Flow Graph Basics: Nodes

Flow Graph Basics: Nodes#

A node is a class that inherits from oneapi::tbb::flow::graph_node and also typically inherits from oneapi::tbb::flow::sender<T> , oneapi::tbb::flow::receiver<T> or both. A node performs some operation, usually on an incoming message and may generate zero or more output messages. Some nodes require more than one input message or generate more than one output message.

While it is possible to define your own node types by inheriting from graph_node, sender and receiver, it is more typical that predefined node types are used to construct a graph.

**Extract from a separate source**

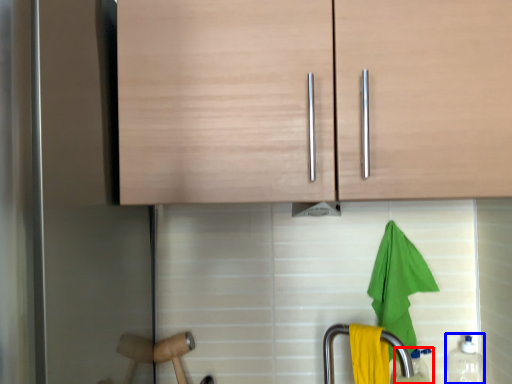
Question: Which point is closer to the camera, bottle (highlighted by a red box) or bottle (highlighted by a blue box)?

Choices:
 (A) bottle
 (B) bottle

Answer: (B)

A function_node is a predefined type available in flow_graph.h and represents a simple function with one input and one output. The constructor for a function_node takes three arguments:

template< typename Body> function_node(graph &g, size_t concurrency, Body body)

Parameter

Description

Body

Type of the body object.

g

The graph the node belongs to.

concurrency

The concurrency limit for the node. You can use the concurrency limit to control how many invocations of the node are allowed to proceed concurrently, from 1 (serial) to an unlimited number.

body

User defined function object, or lambda expression, that is applied to the incoming message to generate the outgoing message.

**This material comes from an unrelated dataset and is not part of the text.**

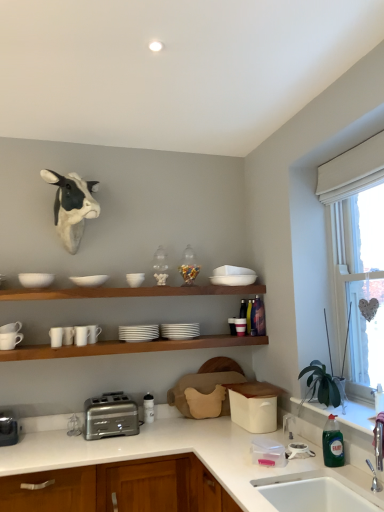
Find the location of `free spot below white matte plates at center, arranged as the 1th tableware when viewed from the right (from a real-world perspective)`. free spot below white matte plates at center, arranged as the 1th tableware when viewed from the right (from a real-world perspective) is located at coordinates (180, 336).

Below is code for creating a simple graph that contains a single function_node. In this example, a node n is constructed that belongs to graph g, and has a second argument of 1, which allows at most 1 invocation of the node to occur concurrently. The body is a lambda expression that prints each value v that it receives, spins for v seconds, prints the value again, and then returns v unmodified. The code for the function spin_for is not provided.

graph g;
function_node< int, int > n( g, 1, []( int v ) -> int {
    cout << v;
    spin_for( v );
    cout << v;
    return v;
} );

After the node is constructed in the example above, you can pass messages to it, either by connecting it to other nodes using edges or by invoking its function try_put. Using edges is described in the next section.

n.try_put( 1 );
n.try_put( 2 );
n.try_put( 3 );

You can then wait for the messages to be processed by calling wait_for_all on the graph object:

g.wait_for_all();

In the above example code, the function_node n was created with a concurrency limit of 1. When it receives the message sequence 1, 2 and 3, the node n will spawn a task to apply the body to the first input, 1. When that task is complete, it will then spawn another task to apply the body to 2. And likewise, the node will wait for that task to complete before spawning a third task to apply the body to 3. The calls to try_put do not block until a task is spawned; if a node cannot immediately spawn a task to process the message, the message will be buffered in the node. When it is legal, based on concurrency limits, a task will be spawned to process the next buffered message.

In the above graph, each message is processed sequentially. If however, you construct the node with a different concurrency limit, parallelism can be achieved:

function_node< int, int > n( g, oneapi::tbb::flow::unlimited, []( int v ) -> int {
    cout << v;
    spin_for( v );
    cout << v;
    return v;
} );

You can use unlimited as the concurrency limit to instruct the library to spawn a task as soon as a message arrives, regardless of how many other tasks have been spawned. You can also use any specific value, such as 4 or 8, to limit concurrency to at most 4 or 8, respectively. It is important to remember that spawning a task does not mean creating a thread. So while a graph may spawn many tasks, only the number of threads available in the library’s thread pool will be used to execute these tasks.

Suppose you use unlimited in the function_node constructor instead and call try_put on the node:

n.try_put( 1 );
n.try_put( 2 );
n.try_put( 3 );
g.wait_for_all();

The library spawns three tasks, each one applying n’s lambda expression to one of the messages. If you have a sufficient number of threads available on your system, then all three invocations of the body will occur in parallel. If however, you have only one thread in the system, they execute sequentially.